Aufgaben:
- A) Beantworte anhand des Berichts über den Infotag der Bürgerinitiative diese Fragen:
(i) Um wie viel Uhr zog die erste Gruppe los?
(ii) Wer begleitete die erste Gruppe?
(iii) Wie weit vom östlichen Rand des Plangebiets stehen die ersten Häuser von Rangendingen?
- B) Entscheide, ob die folgenden Aussagen mit dem Bericht über den Infotag der Bürgerinitiative übereinstimmen. Belege jede Antwort mit einem wörtlichen Zitat.
(i) Es gab nur eine einzige Führung.
(ii) Eine beklebte Plexiglasscheibe zeigte, wie die Windräder auf der Hohwacht aussehen könnten.
(iii) Der Infotag fand beim Schützenhaus in Stetten statt.
- C) Führe den Bericht über den Infotag zum geplanten Windpark „Hohwacht“ im Anschluss an seinen letzten Satz weiter.

Lesetext:
+++

Windkraft Besucher staunen über Windpark-Dimensionen

Zahlreiche Besucher  machten sich bei Führungen durch das Plangebiet und an Infoständen der BI Gegenwind selbst ein Bild von den Ausmaßen des Windparks „Hohwacht.
Zahlreiche Besucher machten sich bei Führungen durch das Plangebiet und an Infoständen der BI Gegenwind selbst ein Bild von den Ausmaßen des Windparks „Hohwacht. © Foto: Egidius Fechter
Stetten / Egidius Fechter 20.09.2017

Gut besucht war der Infotag mit Waldfest der Bürgerinitiative Gegenwind Hohenzollern beim Schützenhaus in Stetten. Bereits um 11 Uhr zog die erste Gruppe los und wanderte unter Begleitung von Walter Stocker Richtung Hohwacht, in das Gebiet der geplanten Windräder. Auf der Anhöhe, etwa 500 Meter vom Schützenhaus entfernt, hatten Mitglieder der Bürgerinitiative einen Kreis mit 300 Meter Durchmesser abgesteckt, um den Besuchern den Flächenverbrauch zu verdeutlichen der für das Fundament eines Windrates notwendig ist. Manche Besucher konnten das riesige Ausmaß der zirka 0,7 Hektar kaum fassen und maßen nochmal nach. Dabei wurde bei der Führung erläutert, dass  die Fläche in der Hohwacht wegen des sandigen Keupers und der Nähe zur Erdbebenzone des „Hohenzollerngrabens“ wohl noch weitaus größer werden dürfte. Mit einer beklebten Plexiglasscheibe, durch die die Besucher durchschauen konnten, wurde außerdem verdeutlicht, wie die Windräder auf der Hohwacht aussehen könnten. Wegen des großen Interesses gab es gleich noch eine zweite Führung. Der Weg führte auch hier auf dem Hohenzollernwanderweg bis zum östlichen Rand des Plangebiets, wo deutlich zu sehen war, wie nahe die ersten Häuser von Rangendingen stehen: nur etwas mehr als einen Kilometer entfernt.

+++

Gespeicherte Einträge

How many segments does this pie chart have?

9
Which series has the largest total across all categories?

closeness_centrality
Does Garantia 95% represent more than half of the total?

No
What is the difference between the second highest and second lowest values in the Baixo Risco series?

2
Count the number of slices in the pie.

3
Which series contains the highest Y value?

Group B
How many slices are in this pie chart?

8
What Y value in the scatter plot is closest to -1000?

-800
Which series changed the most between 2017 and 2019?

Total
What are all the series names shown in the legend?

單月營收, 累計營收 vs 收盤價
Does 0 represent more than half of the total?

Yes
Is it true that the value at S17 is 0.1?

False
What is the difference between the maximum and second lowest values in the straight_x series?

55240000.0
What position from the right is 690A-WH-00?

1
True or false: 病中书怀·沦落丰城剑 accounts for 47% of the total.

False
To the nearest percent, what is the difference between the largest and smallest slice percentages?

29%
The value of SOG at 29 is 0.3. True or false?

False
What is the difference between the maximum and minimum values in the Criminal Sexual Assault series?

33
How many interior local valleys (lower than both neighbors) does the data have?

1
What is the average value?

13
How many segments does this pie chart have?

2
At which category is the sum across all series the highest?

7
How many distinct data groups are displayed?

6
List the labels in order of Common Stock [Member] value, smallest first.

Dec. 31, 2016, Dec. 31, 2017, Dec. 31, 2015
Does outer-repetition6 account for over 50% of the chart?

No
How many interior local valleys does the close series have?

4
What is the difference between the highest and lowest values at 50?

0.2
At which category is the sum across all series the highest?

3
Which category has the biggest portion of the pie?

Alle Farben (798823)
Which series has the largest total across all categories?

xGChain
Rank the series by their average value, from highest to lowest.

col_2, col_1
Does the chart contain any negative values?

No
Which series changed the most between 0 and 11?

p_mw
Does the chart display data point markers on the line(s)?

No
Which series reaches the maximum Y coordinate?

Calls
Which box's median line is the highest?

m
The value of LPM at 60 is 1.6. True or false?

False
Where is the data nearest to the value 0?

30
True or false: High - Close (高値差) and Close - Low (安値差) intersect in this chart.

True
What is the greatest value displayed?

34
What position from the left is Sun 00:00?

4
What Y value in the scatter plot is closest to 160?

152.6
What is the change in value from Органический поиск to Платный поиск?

+++

Lösungen:
- A)
(i) Um 11 Uhr.
(ii) Walter Stocker.
(iii) Nur etwas mehr als einen Kilometer.

- B)
(i) Nein: „Wegen des großen Interesses gab es gleich noch eine zweite Führung.“
(ii) Ja: „Mit einer beklebten Plexiglasscheibe, durch die die Besucher durchschauen konnten, wurde außerdem verdeutlicht, wie die Windräder auf der Hohwacht aussehen könnten.“
(iii) Ja: „Gut besucht war der Infotag mit Waldfest der Bürgerinitiative Gegenwind Hohenzollern beim Schützenhaus in Stetten.“

- C)
Weitere Führungen folgten am Nachmittag. Auch kleinere Einzelgruppen waren unterwegs, um sich selber ein Bild davon zu machen, welche Naturzerstörung  der geplante Windpark verursachen würde.

Vor dem Schützenhaus war ein Infostand aufgebaut an dem Mitglieder der Bürgerinitiative den interessierten Bürgern vor allem aus Stetten, Rangendingen und Grosselfingen Auskunft geben konnten. Auch Politikerinnen und Politiker der SPD, FDP und AfD informierten sich über das Projekt und die damit zusammenhängenden Problematiken.
Im Schützenhaus war ein Beamer aufgebaut. Dort konnten sich die Besucher anhand von verschiedenen Videoclips ebenfalls ausführlich informieren.

Auch an die jüngeren Besucher war mit Naturspielen und Spurensuche im Wald gedacht. Für die Bewirtung mit Grillgut sorgten die Mitglieder der Bürgerinitiative sowie der Schützenverein, der Kaffee und Kuchen und Getränke servierte.

Spontan fuhren einige BI-Mitglieder an diesem Tag noch nach Balingen, um dort Umweltminister Franz Untersteller die Anliegen und Forderungen der BI Gegenwind zu übergeben (wir berichteten). Auch er war nach Stetten eingeladen, wollte aber sich wohl der Diskussion dort nicht stellen.

Der Sprecher der Bürgerinitiative Alexander Siedler zeigte sich mit der Veranstaltung sehr zufrieden. Der gute Besuch trotz zahlreicher anderer Veranstaltungen im Raum Haigerloch zeige, dass viele Bürger die Sorgen der Bürgerinitiative teilen und die momentan geplanten acht Windräder und damit die Naturzerstörung auf der Hohwacht zu verhindern.